■ Data section
== Segment start ==

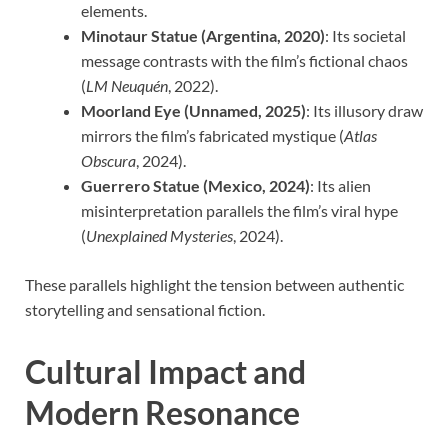
elements.
Minotaur Statue (Argentina, 2020)
: Its societal
message contrasts with the film’s fictional chaos
(
LM Neuquén
, 2022).
Moorland Eye (Unnamed, 2025)
: Its illusory draw
mirrors the film’s fabricated mystique (
Atlas
Obscura
, 2024).
Guerrero Statue (Mexico, 2024)
: Its alien
misinterpretation parallels the film’s viral hype
(
Unexplained Mysteries
, 2024).
These parallels highlight the tension between authentic
storytelling and sensational fiction.
Cultural Impact and
Modern Resonance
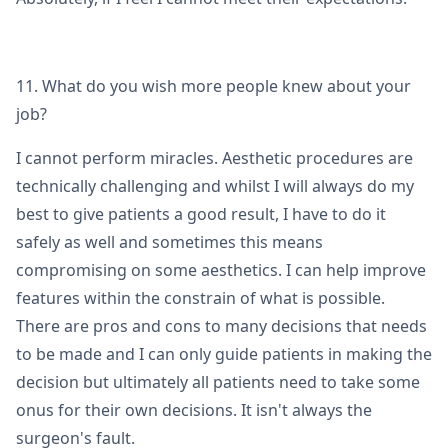
11. What do you wish more people knew about your
job?
I cannot perform miracles. Aesthetic procedures are
technically challenging and whilst I will always do my
best to give patients a good result, I have to do it
safely as well and sometimes this means
compromising on some aesthetics. I can help improve
features within the constrain of what is possible.
There are pros and cons to many decisions that needs
to be made and I can only guide patients in making the
decision but ultimately all patients need to take some
onus for their own decisions. It isn't always the
surgeon's fault.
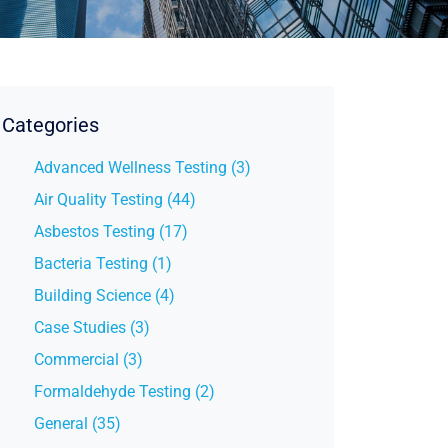
Categories
Advanced Wellness Testing (3)
Air Quality Testing (44)
Asbestos Testing (17)
Bacteria Testing (1)
Building Science (4)
Case Studies (3)
Commercial (3)
Formaldehyde Testing (2)
General (35)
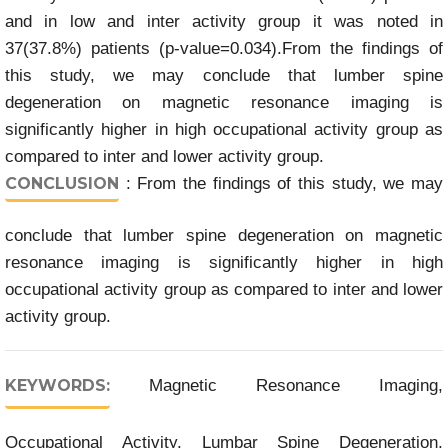
and in low and inter activity group it was noted in
37(37.8%) patients (p-value=0.034).From the findings of
this study, we may conclude that lumber spine
degeneration on magnetic resonance imaging is
significantly higher in high occupational activity group as
compared to inter and lower activity group.
CONCLUSION
: From the findings of this study, we may
conclude that lumber spine degeneration on magnetic
resonance imaging is significantly higher in high
occupational activity group as compared to inter and lower
activity group.
KEYWORDS:
Magnetic Resonance Imaging,
Occupational Activity, Lumbar Spine Degeneration,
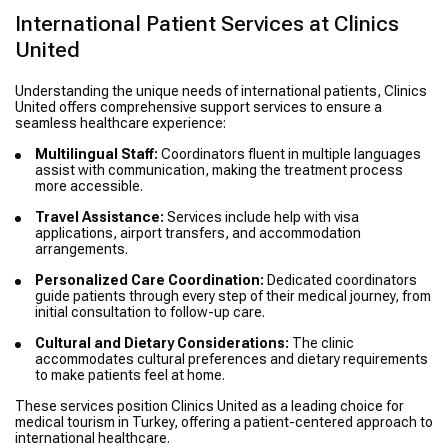
International Patient Services at Clinics
United
Understanding the unique needs of international patients, Clinics
United offers comprehensive support services to ensure a
seamless healthcare experience:
Multilingual Staff:
Coordinators fluent in multiple languages
assist with communication, making the treatment process
more accessible.
Travel Assistance:
Services include help with visa
applications, airport transfers, and accommodation
arrangements.
Personalized Care Coordination:
Dedicated coordinators
guide patients through every step of their medical journey, from
initial consultation to follow-up care.
Cultural and Dietary Considerations:
The clinic
accommodates cultural preferences and dietary requirements
to make patients feel at home.
These services position Clinics United as a leading choice for
medical tourism in Turkey, offering a patient-centered approach to
international healthcare.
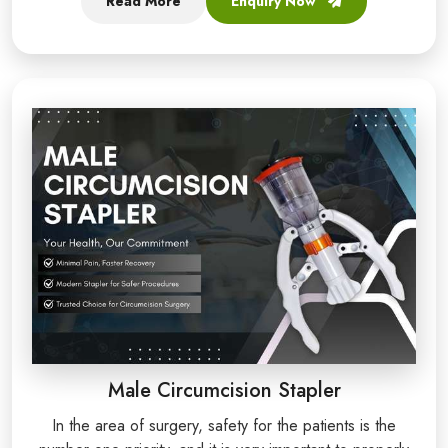
Read More
Enquiry Now
Male Circumcision Stapler
In the area of surgery, safety for the patients is the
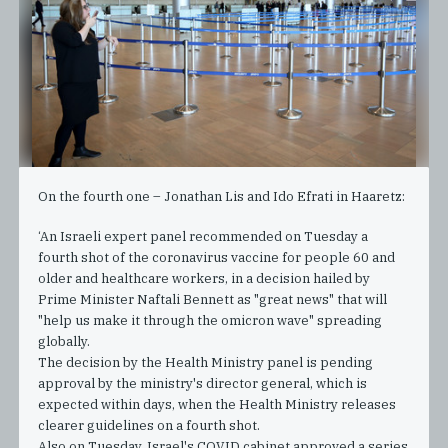
On the fourth one – Jonathan Lis and Ido Efrati in Haaretz:
‘An Israeli expert panel recommended on Tuesday a
fourth shot of the coronavirus vaccine for people 60 and
older and healthcare workers, in a decision hailed by
Prime Minister Naftali Bennett as "great news" that will
"help us make it through the omicron wave" spreading
globally.
The decision by the Health Ministry panel is pending
approval by the ministry's director general, which is
expected within days, when the Health Ministry releases
clearer guidelines on a fourth shot.
Also on Tuesday, Israel's COVID cabinet approved a series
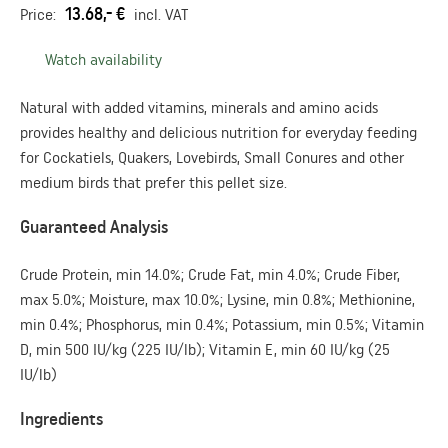
13.68,- €
Price:
incl. VAT
Watch availability
Natural with added vitamins, minerals and amino acids
provides healthy and delicious nutrition for everyday feeding
for Cockatiels, Quakers, Lovebirds, Small Conures and other
medium birds that prefer this pellet size.
Guaranteed Analysis
Crude Protein, min 14.0%; Crude Fat, min 4.0%; Crude Fiber,
max 5.0%; Moisture, max 10.0%; Lysine, min 0.8%; Methionine,
min 0.4%; Phosphorus, min 0.4%; Potassium, min 0.5%; Vitamin
D, min 500 IU/kg (225 IU/lb); Vitamin E, min 60 IU/kg (25
IU/lb)
Ingredients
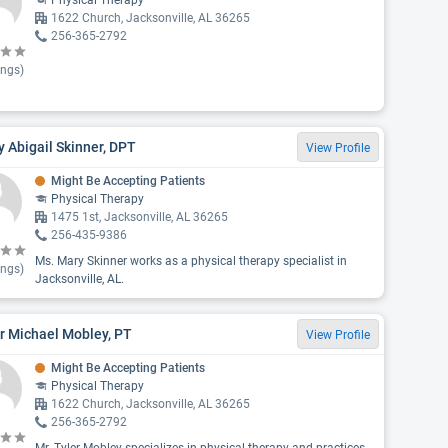
Physical Therapy
1622 Church, Jacksonville, AL 36265
256-365-2792
ings)
 Abigail Skinner, DPT
View Profile
Might Be Accepting Patients
Physical Therapy
1475 1st, Jacksonville, AL 36265
256-435-9386
Ms. Mary Skinner works as a physical therapy specialist in
ings)
Jacksonville, AL.
r Michael Mobley, PT
View Profile
Might Be Accepting Patients
Physical Therapy
1622 Church, Jacksonville, AL 36265
256-365-2792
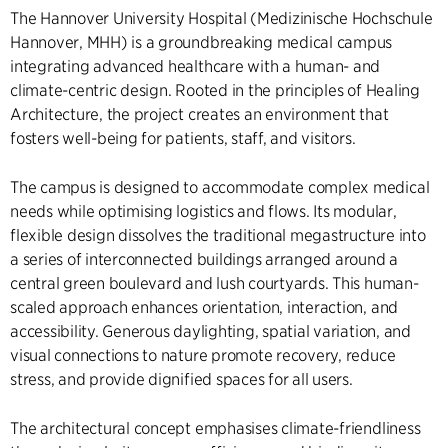
The Hannover University Hospital (Medizinische Hochschule
Hannover, MHH) is a groundbreaking medical campus
integrating advanced healthcare with a human- and
climate-centric design. Rooted in the principles of Healing
Architecture, the project creates an environment that
fosters well-being for patients, staff, and visitors.
The campus is designed to accommodate complex medical
needs while optimising logistics and flows. Its modular,
flexible design dissolves the traditional megastructure into
a series of interconnected buildings arranged around a
central green boulevard and lush courtyards. This human-
scaled approach enhances orientation, interaction, and
accessibility. Generous daylighting, spatial variation, and
visual connections to nature promote recovery, reduce
stress, and provide dignified spaces for all users.
The architectural concept emphasises climate-friendliness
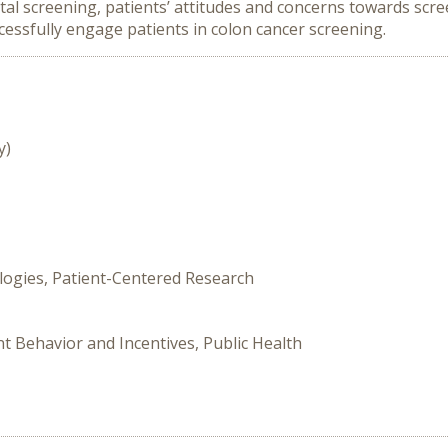
ctal screening, patients’ attitudes and concerns towards scr
cessfully engage patients in colon cancer screening.
y)
logies, Patient-Centered Research
nt Behavior and Incentives, Public Health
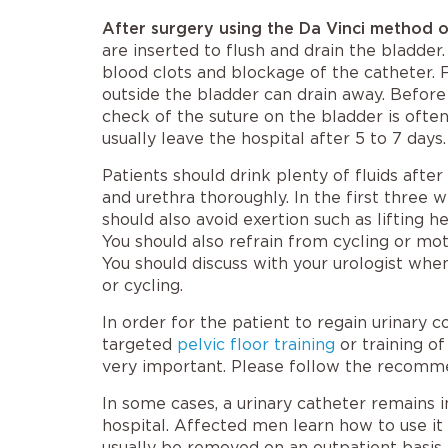
After surgery using the Da Vinci method 
are inserted to flush and drain the bladder
blood clots and blockage of the catheter. 
outside the bladder can drain away. Before
check of the suture on the bladder is often
usually leave the hospital after 5 to 7 days.
Patients should drink plenty of fluids after
and urethra thoroughly. In the first three 
should also avoid exertion such as lifting h
You should also refrain from cycling or mot
You should discuss with your urologist whe
or cycling.
In order for the patient to regain urinary 
targeted
pelvic floor training
or training of
very important. Please follow the recomme
In some cases, a urinary catheter remains 
hospital. Affected men learn how to use it 
usually be removed on an outpatient basis 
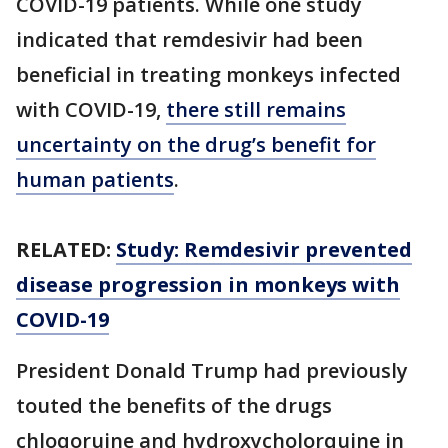
COVID-19 patients. While one study
indicated that remdesivir had been
beneficial in treating monkeys infected
with COVID-19,
there still remains
uncertainty on the drug’s benefit for
human patients
.
RELATED:
Study: Remdesivir prevented
disease progression in monkeys with
COVID-19
President Donald Trump had previously
touted the benefits of the drugs
chloqoruine and hydroxycholorquine in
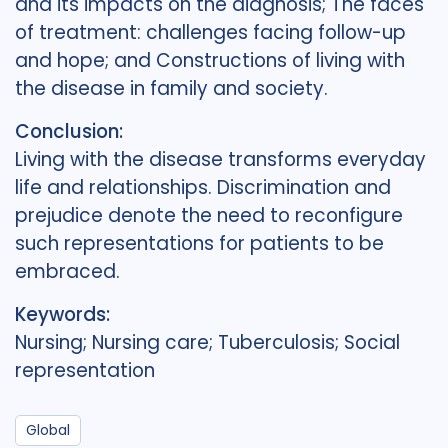
and its impacts on the diagnosis; The faces
of treatment: challenges facing follow-up
and hope; and Constructions of living with
the disease in family and society.
Conclusion:
Living with the disease transforms everyday
life and relationships. Discrimination and
prejudice denote the need to reconfigure
such representations for patients to be
embraced.
Keywords:
Nursing; Nursing care; Tuberculosis; Social
representation
Global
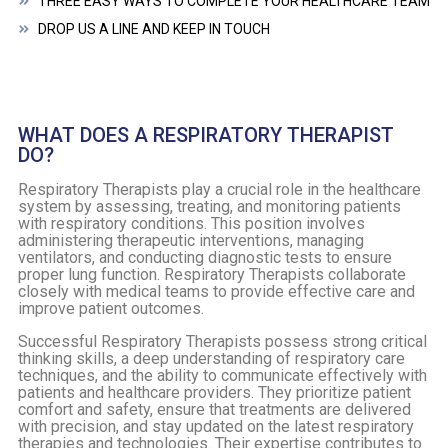
THREE EASY WAYS TO COMPLETE YOUR HEALTHCARE TEAM
DROP US A LINE AND KEEP IN TOUCH
WHAT DOES A RESPIRATORY THERAPIST
DO?
Respiratory Therapists play a crucial role in the healthcare
system by assessing, treating, and monitoring patients
with respiratory conditions. This position involves
administering therapeutic interventions, managing
ventilators, and conducting diagnostic tests to ensure
proper lung function. Respiratory Therapists collaborate
closely with medical teams to provide effective care and
improve patient outcomes.
Successful Respiratory Therapists possess strong critical
thinking skills, a deep understanding of respiratory care
techniques, and the ability to communicate effectively with
patients and healthcare providers. They prioritize patient
comfort and safety, ensure that treatments are delivered
with precision, and stay updated on the latest respiratory
therapies and technologies. Their expertise contributes to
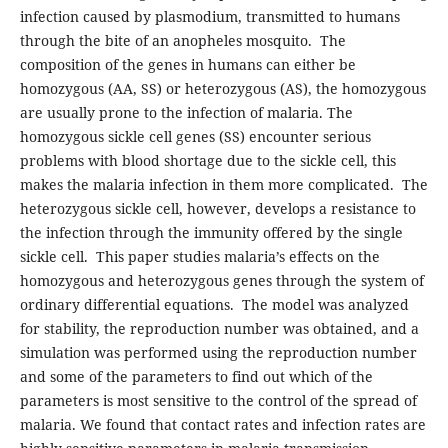
infection caused by plasmodium, transmitted to humans
through the bite of an anopheles mosquito. The
composition of the genes in humans can either be
homozygous (AA, SS) or heterozygous (AS), the homozygous
are usually prone to the infection of malaria. The
homozygous sickle cell genes (SS) encounter serious
problems with blood shortage due to the sickle cell, this
makes the malaria infection in them more complicated. The
heterozygous sickle cell, however, develops a resistance to
the infection through the immunity offered by the single
sickle cell. This paper studies malaria’s effects on the
homozygous and heterozygous genes through the system of
ordinary differential equations. The model was analyzed
for stability, the reproduction number was obtained, and a
simulation was performed using the reproduction number
and some of the parameters to find out which of the
parameters is most sensitive to the control of the spread of
malaria. We found that contact rates and infection rates are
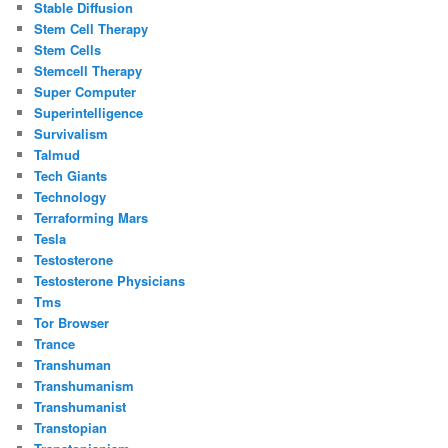
Stable Diffusion
Stem Cell Therapy
Stem Cells
Stemcell Therapy
Super Computer
Superintelligence
Survivalism
Talmud
Tech Giants
Technology
Terraforming Mars
Tesla
Testosterone
Testosterone Physicians
Tms
Tor Browser
Trance
Transhuman
Transhumanism
Transhumanist
Transtopian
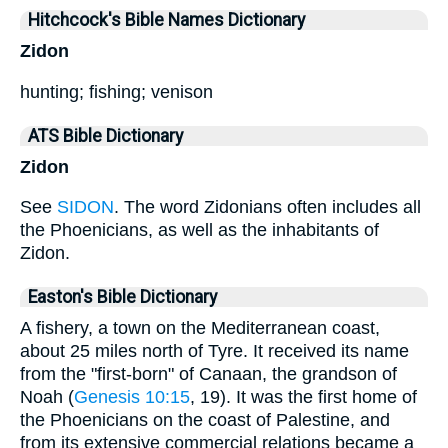
Hitchcock's Bible Names Dictionary
Zidon
hunting; fishing; venison
ATS Bible Dictionary
Zidon
See
SIDON
. The word Zidonians often includes all
the Phoenicians, as well as the inhabitants of
Zidon.
Easton's Bible Dictionary
A fishery, a town on the Mediterranean coast,
about 25 miles north of Tyre. It received its name
from the "first-born" of Canaan, the grandson of
Noah (
Genesis 10:15
, 19). It was the first home of
the Phoenicians on the coast of Palestine, and
from its extensive commercial relations became a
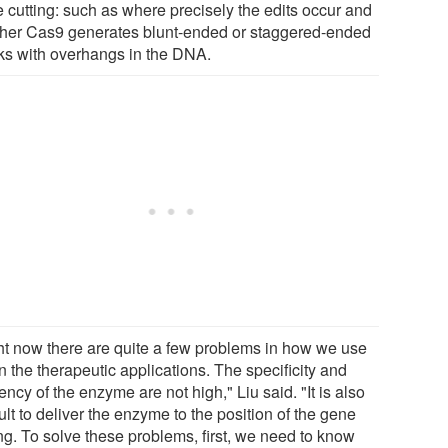
e cutting: such as where precisely the edits occur and
her Cas9 generates blunt-ended or staggered-ended
ks with overhangs in the DNA.
ht now there are quite a few problems in how we use
in the therapeutic applications. The specificity and
iency of the enzyme are not high," Liu said. "It is also
cult to deliver the enzyme to the position of the gene
ng. To solve these problems, first, we need to know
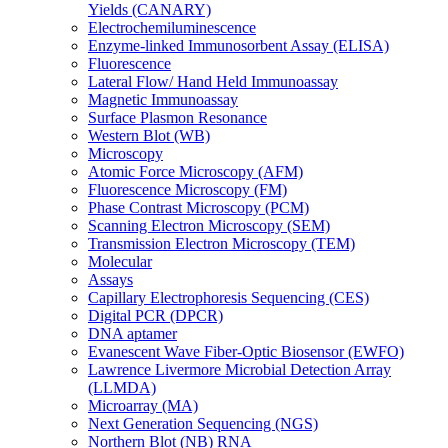
Yields (CANARY)
Electrochemiluminescence
Enzyme-linked Immunosorbent Assay (ELISA)
Fluorescence
Lateral Flow/ Hand Held Immunoassay
Magnetic Immunoassay
Surface Plasmon Resonance
Western Blot (WB)
Microscopy
Atomic Force Microscopy (AFM)
Fluorescence Microscopy (FM)
Phase Contrast Microscopy (PCM)
Scanning Electron Microscopy (SEM)
Transmission Electron Microscopy (TEM)
Molecular
Assays
Capillary Electrophoresis Sequencing (CES)
Digital PCR (DPCR)
DNA aptamer
Evanescent Wave Fiber-Optic Biosensor (EWFO)
Lawrence Livermore Microbial Detection Array
(LLMDA)
Microarray (MA)
Next Generation Sequencing (NGS)
Northern Blot (NB) RNA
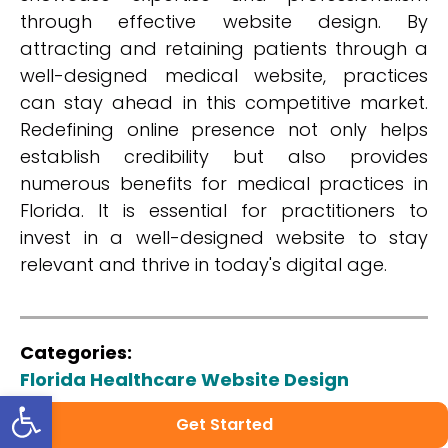
through effective website design. By
attracting and retaining patients through a
well-designed medical website, practices
can stay ahead in this competitive market.
Redefining online presence not only helps
establish credibility but also provides
numerous benefits for medical practices in
Florida. It is essential for practitioners to
invest in a well-designed website to stay
relevant and thrive in today's digital age.
Categories:
Florida Healthcare Website Design
Open toolbar
Share:
Get Started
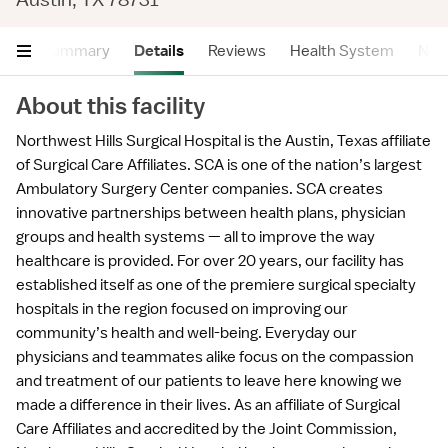
Summary
Details
Reviews
Health System
Near
About this facility
Northwest Hills Surgical Hospital is the Austin, Texas affiliate
of Surgical Care Affiliates. SCA is one of the nation’s largest
Ambulatory Surgery Center companies. SCA creates
innovative partnerships between health plans, physician
groups and health systems — all to improve the way
healthcare is provided. For over 20 years, our facility has
established itself as one of the premiere surgical specialty
hospitals in the region focused on improving our
community’s health and well-being. Everyday our
physicians and teammates alike focus on the compassion
and treatment of our patients to leave here knowing we
made a difference in their lives. As an affiliate of Surgical
Care Affiliates and accredited by the Joint Commission,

== Segment end ==

■ Exercise
Where does "ensure" appear in the records above? Copy every line that has it.

■ Solution for this problem
United offers comprehensive support services to ensure a
ventilators, and conducting diagnostic tests to ensure
comfort and safety, ensure that treatments are delivered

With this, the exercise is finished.